## START
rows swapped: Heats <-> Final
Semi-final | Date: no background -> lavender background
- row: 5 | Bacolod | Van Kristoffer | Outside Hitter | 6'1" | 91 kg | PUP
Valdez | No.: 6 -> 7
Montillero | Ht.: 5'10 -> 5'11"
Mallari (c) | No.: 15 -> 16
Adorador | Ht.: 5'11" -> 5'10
## END
→ **OBJECTIVE**: Show every line from the records that contains the string "Date".

→ **RESPONSE TO THIS TASK**:
Semi-final | Date: no background -> lavender background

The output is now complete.